Saturday evening, OCAS in conjunction with the Middlebury Area Land Trust and the Vermont Etymological Society held a celebration of the global citizen science project, National Moth Week. We started off at the Ilsley Public Library meeting room where Middlebury resident, Jennifer Murdoch, told about why and how in just over a year she has become a bit of a moth fanatic. She was followed by another moth enthusiast, Joanne Russo, who gave us an overview of moth families and tips on how to identify them. Finally, Michael Sabourin from the Vermont Etymological Society gave us his perspective on moth biology.

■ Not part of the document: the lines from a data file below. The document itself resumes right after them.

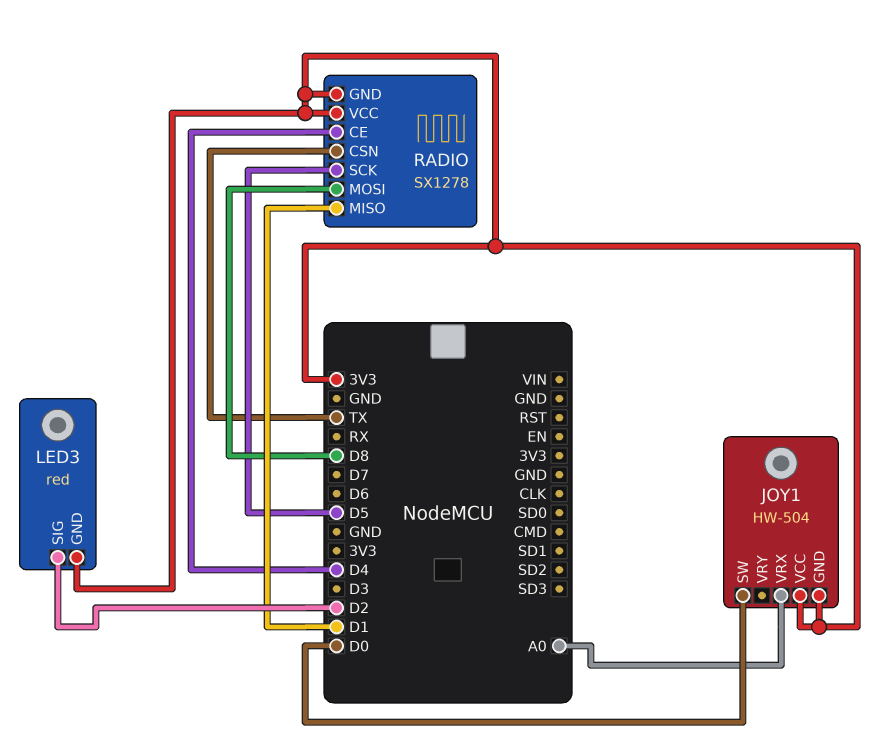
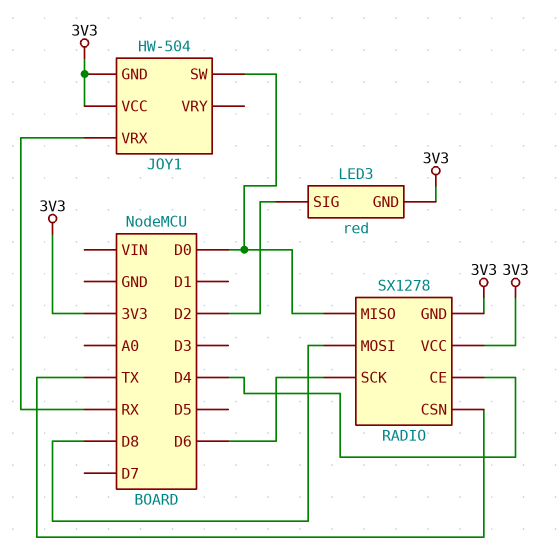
JOY1 pin VRX: A0 -> RX
RADIO pin MISO: D1 -> D0
RADIO pin SCK: D5 -> D6

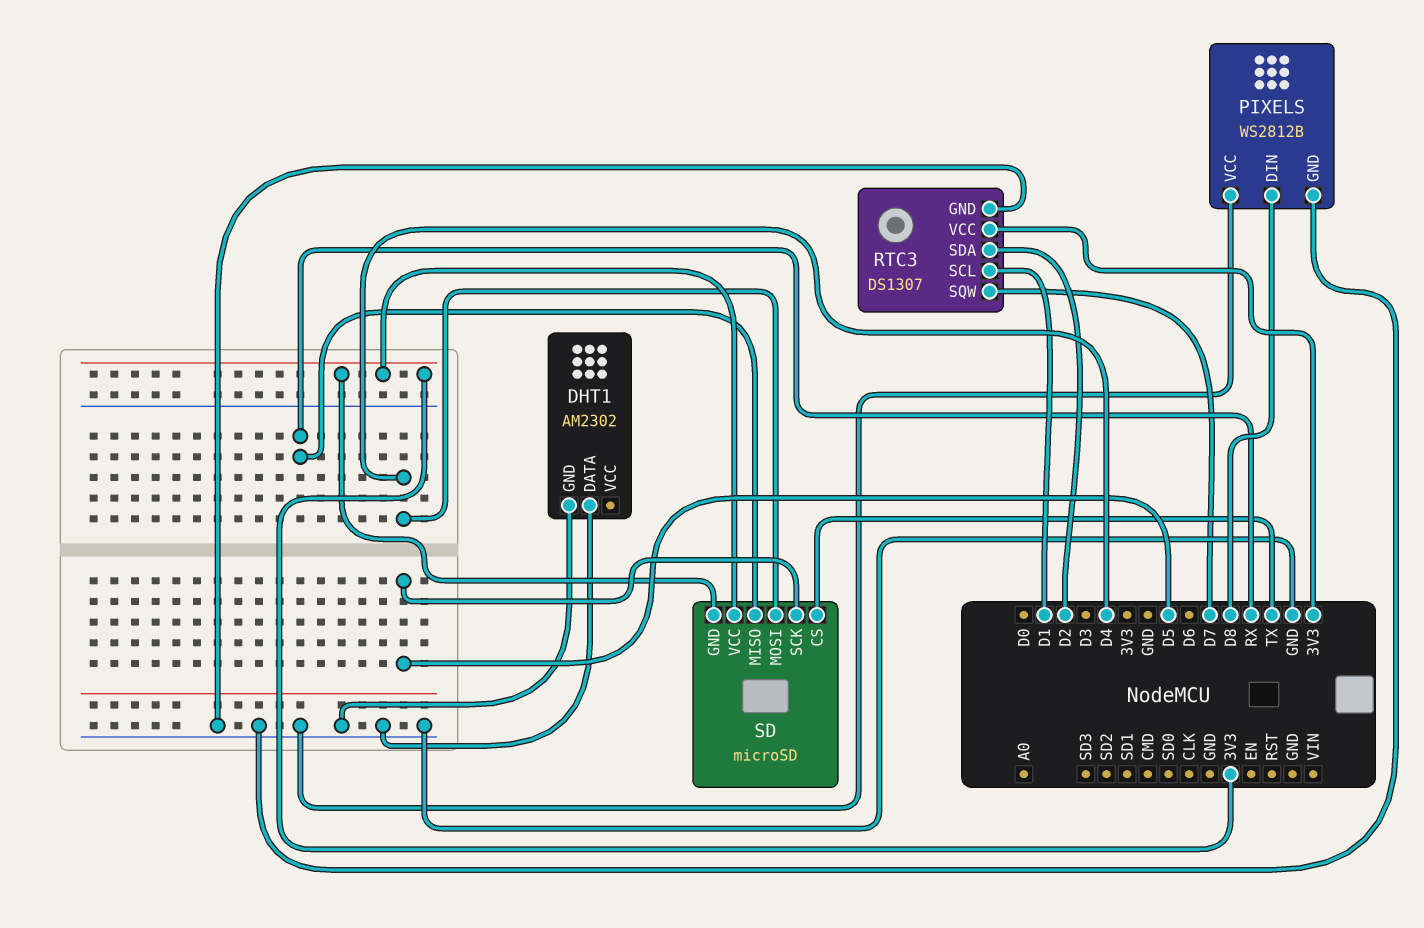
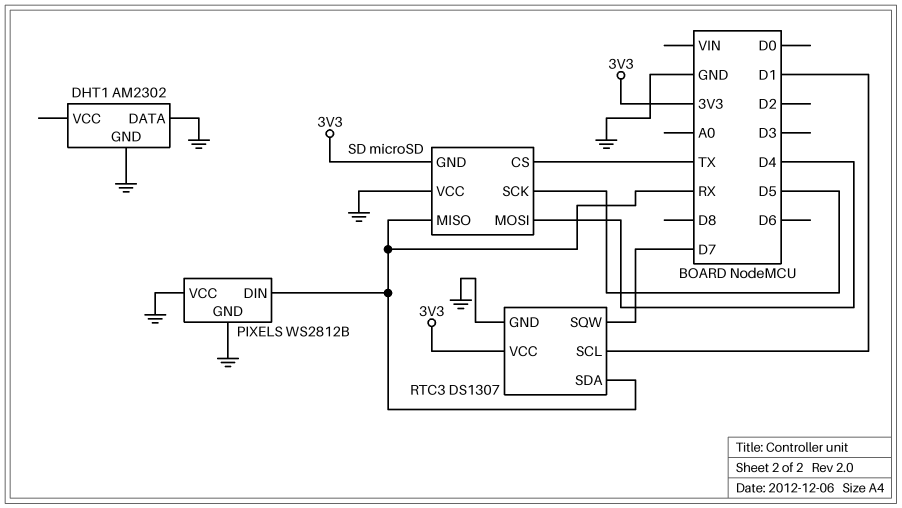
PIXELS pin DIN: D8 -> RX
RTC3 pin SDA: D2 -> RX
SD pin VCC: 3V3 -> GND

With our newly acquired knowledge on moths, we then went out into the field to put that information to use. There were two moth-attracting setups, one at Otter View Park and the other at Wright Park consisting of a white sheet with mercury vapor and black lights aimed at them. And as you can see from the pictures, the lights were very effective in attracting a wide variety of moths of all shapes and sizes. Micahel Sabourin was at Otter View Park and Joanne Russo was at Wright Park to help with IDs, and we were thankful to both of them for their expertise. Some of the favorites seen were the White Furcula Moth, Harris’s Three Spot, Painted Lichen Moth and Arched Hooktip. Many other insects were also attracted to the lights including caddisflies, fruit flies, a wasp, mayflies, green lacewings, and Michael Sabourin’s favorite, at Fishfly.

All in all this was a very enjoyable and successful event, and for that would would like to thank MALT for letting us use Otter View Park, and the town of Middlebury for letting us use Wright Park, both after hours of their normal dawn to dusk usage times. Also those who provided power to the lights via extension cord or generator. And of course our presenters and experts, especially Jennifer Murdoch who approached us with the idea of putting on this event in the first place.